**Try it**. Transcribe the following records in full, exactly as shown.

**Records**.

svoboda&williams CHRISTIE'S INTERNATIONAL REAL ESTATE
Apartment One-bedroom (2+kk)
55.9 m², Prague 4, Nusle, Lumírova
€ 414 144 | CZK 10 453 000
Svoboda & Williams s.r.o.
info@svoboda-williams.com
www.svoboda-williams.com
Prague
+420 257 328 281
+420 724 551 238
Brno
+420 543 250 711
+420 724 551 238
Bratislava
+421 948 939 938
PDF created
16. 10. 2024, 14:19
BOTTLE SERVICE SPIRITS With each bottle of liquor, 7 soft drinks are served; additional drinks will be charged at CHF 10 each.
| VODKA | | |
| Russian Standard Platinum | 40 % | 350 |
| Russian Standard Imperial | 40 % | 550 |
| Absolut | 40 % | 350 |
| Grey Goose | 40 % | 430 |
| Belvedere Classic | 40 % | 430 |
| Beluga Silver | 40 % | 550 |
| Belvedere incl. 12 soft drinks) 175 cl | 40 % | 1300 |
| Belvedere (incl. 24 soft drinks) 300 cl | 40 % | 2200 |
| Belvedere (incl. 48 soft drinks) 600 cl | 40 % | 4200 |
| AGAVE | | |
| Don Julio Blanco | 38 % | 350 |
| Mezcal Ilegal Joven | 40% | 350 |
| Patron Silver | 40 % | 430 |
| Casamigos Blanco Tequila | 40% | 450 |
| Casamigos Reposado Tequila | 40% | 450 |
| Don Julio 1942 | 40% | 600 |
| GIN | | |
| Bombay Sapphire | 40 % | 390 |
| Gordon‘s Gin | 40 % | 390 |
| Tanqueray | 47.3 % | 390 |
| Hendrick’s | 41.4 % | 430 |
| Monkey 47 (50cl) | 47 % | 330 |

**Result of this task**.
svoboda&williams CHRISTIE'S INTERNATIONAL REAL ESTATE
Apartment One-bedroom (2+kk)
55.9 m², Prague 4, Nusle, Lumírova
€ 414 144 | CZK 10 453 000
Svoboda & Williams s.r.o.
info@svoboda-williams.com
www.svoboda-williams.com
Prague
+420 257 328 281
+420 724 551 238
Brno
+420 543 250 711
+420 724 551 238
Bratislava
+421 948 939 938
PDF created
16. 10. 2024, 14:19
BOTTLE SERVICE SPIRITS With each bottle of liquor, 7 soft drinks are served; additional drinks will be charged at CHF 10 each.
| VODKA | | |
| Russian Standard Platinum | 40 % | 350 |
| Russian Standard Imperial | 40 % | 550 |
| Absolut | 40 % | 350 |
| Grey Goose | 40 % | 430 |
| Belvedere Classic | 40 % | 430 |
| Beluga Silver | 40 % | 550 |
| Belvedere incl. 12 soft drinks) 175 cl | 40 % | 1300 |
| Belvedere (incl. 24 soft drinks) 300 cl | 40 % | 2200 |
| Belvedere (incl. 48 soft drinks) 600 cl | 40 % | 4200 |
| AGAVE | | |
| Don Julio Blanco | 38 % | 350 |
| Mezcal Ilegal Joven | 40% | 350 |
| Patron Silver | 40 % | 430 |
| Casamigos Blanco Tequila | 40% | 450 |
| Casamigos Reposado Tequila | 40% | 450 |
| Don Julio 1942 | 40% | 600 |
| GIN | | |
| Bombay Sapphire | 40 % | 390 |
| Gordon‘s Gin | 40 % | 390 |
| Tanqueray | 47.3 % | 390 |
| Hendrick’s | 41.4 % | 430 |
| Monkey 47 (50cl) | 47 % | 330 |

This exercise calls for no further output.